40% des Vietnamiens dans le monde s’appellent «Nguyen».
[Kim Nguyen] : «Pardon, mais "N-guyen" ça se prononce en fait "Nuyen".»
Cette popularité des «Nuyen» s’explique par tradition; les familles régnantes donnaient leur nom à tous ceux qui étaient à leur service.
En 1950, quatre ans avant la fin de la guerre d’Indochine, le Québec accueille son premier groupe de ressortissants vietnamiens. Le Vietnam étant annexé à l’empire colonial français depuis 1883, ses élites parlent la langue de Molière. Ses étudiants bénéficient de bourses d’études offertes par l’Église pour s’inscrire dans diverses universités québécoises.
[Kim Nguyen] : «C’est comme ça que mon père a réussi à faire des études en mathématiques à Rimouski, mais surtout, qu’il a rencontré ma mère, une Bérubé d’Amqui.»
Plusieurs diplômés ont ainsi marié des Québécoises et fait souche au pays.

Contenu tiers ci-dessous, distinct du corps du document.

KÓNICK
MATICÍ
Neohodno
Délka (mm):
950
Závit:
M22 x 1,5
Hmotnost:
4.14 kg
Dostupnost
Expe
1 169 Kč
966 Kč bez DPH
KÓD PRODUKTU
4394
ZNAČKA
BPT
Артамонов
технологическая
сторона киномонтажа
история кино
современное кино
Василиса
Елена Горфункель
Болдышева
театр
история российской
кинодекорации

C’est cependant à la fin de la guerre du Vietnam, à partir de 1975, qu’arrive la plus grande vague de réfugiés en provenance d’Asie du Sud-Est. On les surnomme les «boat people».
[Zoonie Nguyen] : «Comme nous, des centaines de milliers de personnes ont fui vers les pays voisins sur des bateaux de fortune. Par miracle, le troisième jour en mer, un navire nous a sauvés puis emmenés dans un camp de réfugiés à Hong-Kong. Nous avons été très chanceux, car beaucoup d’autres sont morts en mer. Grâce à l’agence des Nations Unies pour les réfugiés, nous avons pu atterrir à Montréal en juin 1975.»
Les Vietnamiens se sont formidablement bien intégrés à notre société, en témoignent : le cinéaste Kim Nguyen et Marie Nguyen, première femme asiatique pilote de ligne au Québec
On recense 33 000 résidents d’origine vietnamienne au Québec.
[Marie Nguyen] : «Même si les Tremblay demeurent majoritaires en région, les Nguyen les talonnent de près dans la métropole!»
Voilà, c’était l’histoire des Nguyen!